Farmers are being warned to keep a close eye on their belongings over summer, with insurance data showing rural thefts peak in January.
Most at risk of being pinched are quad bikes, with equine kit such as saddles and floats also commonly targeted, according to insurer FMG.
Federated Farmers put out a warning on its Facebook page on Tuesday, telling members to "keep an eye on your gear out there".
"January is a terrible time for rural crime," the organisation wrote.
FMG manager advice services Stephen Cantwell says theft is the leading cause of farm contents' claims.
"January appears to be the month when thieves are most active," Cantwell said.
"Not only are the number of claims higher in January but the average value of claims is 23 percent higher."
He said thieves tend to target both properties where the owners are away on holiday and those still occupied.
For those heading off the farm for the holidays, he suggested taking a number of steps to keep belongings safe.
"If you're going away, have a trusted neighbour, friend or family member regularly check in on your property. Get them to clear your mailbox and entrances of mail, packages and junk mail. If rubbish collections are operating in your area, ask them to put your rubbish out on your collection day. This approach is a good deterrent if thieves are scouting the area," he said.
He also advised installing an automatic timer or sensor lighting around the home to ward off potential thieves.
"We also suggest using a wheel lock or clamp on your float when not using it, particularly if you're going away," he said.
Cantwell said quad bikes - particularly older ones - were a favourite among thieves.
"Our experience is that older bikes are easier to sell off, which is what makes them so attractive to steal," he said.
"Our claims' data shows that quads are often stolen when the keys are left inside. This goes for other vehicles too."
He said portable tools such as chainsaws and compressors were also frequently targeted.
In a recent Federated Farmers 'Fed Talks' podcast, Inspector Brent Register said all thefts should be reported to police.

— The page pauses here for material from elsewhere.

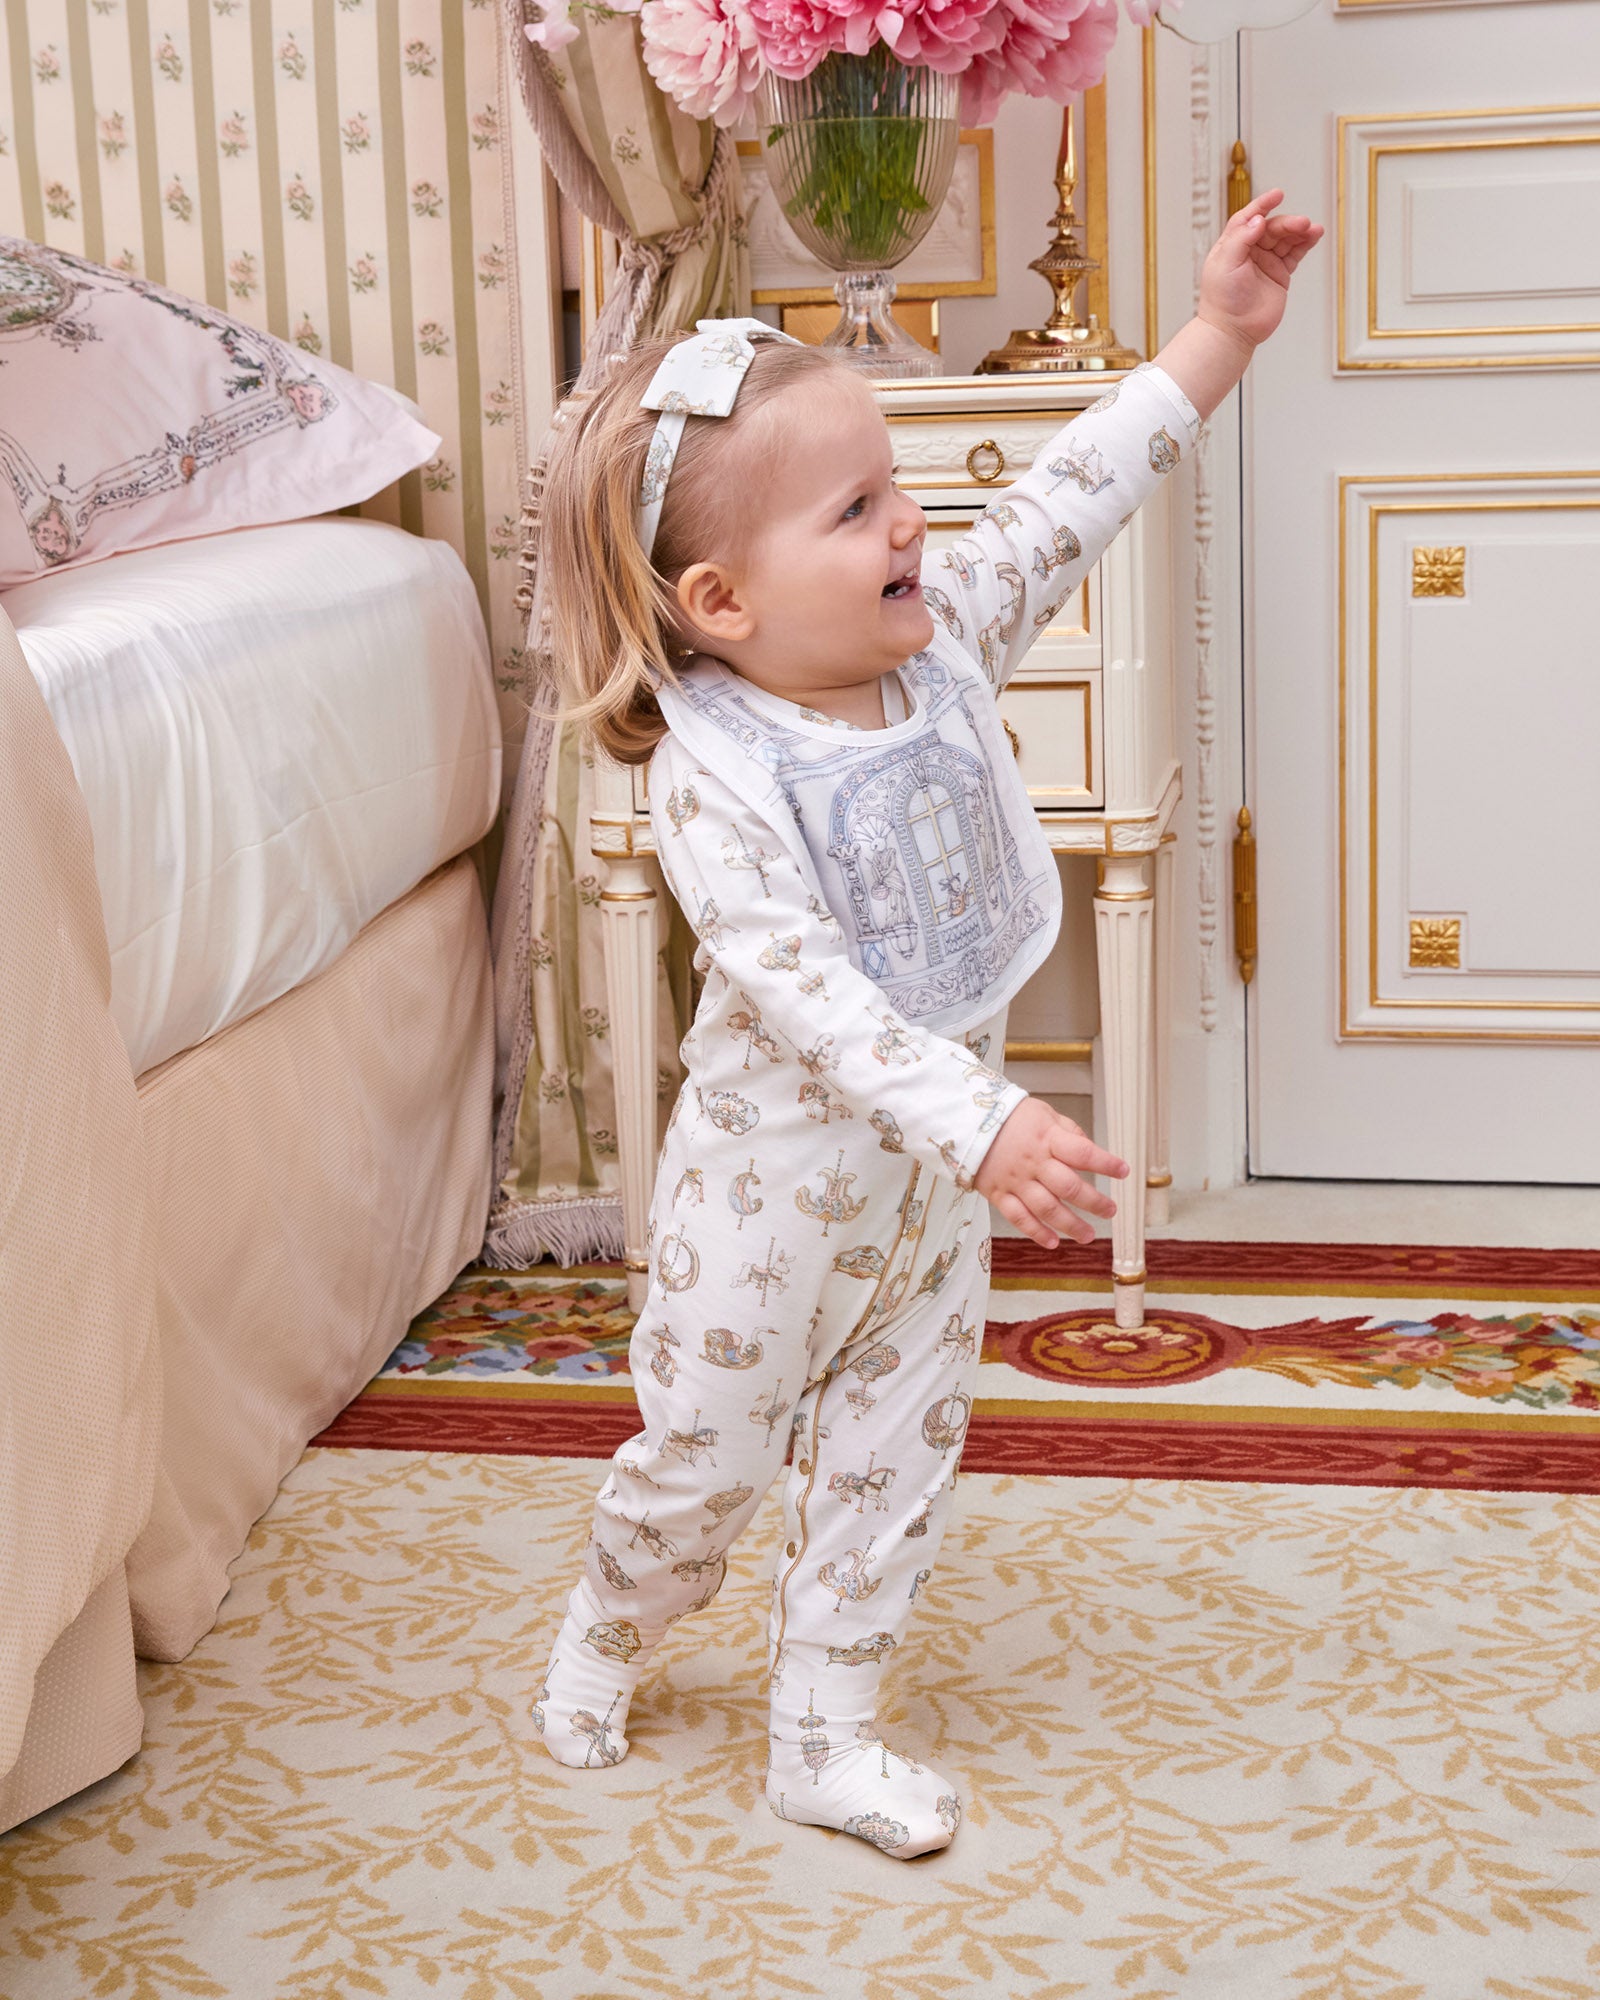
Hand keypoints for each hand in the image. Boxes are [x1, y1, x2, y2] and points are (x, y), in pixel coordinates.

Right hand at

"We certainly know that people don't report all the crime in rural areas and there's certainly various reasons for that. But what I'd say is report everything via 111 if something is happening and you can see it happening. Report it via 105 if it's something you've found the next day that's gone," he said.
"If we don't know the crimes are happening we can't draw patterns, we can't link criminals to extra crimes and that's often how we solve these things."
Police encouraged people to record the serial numbers of their belongings on the snap.org.nz website to make it easier to track anything that is stolen.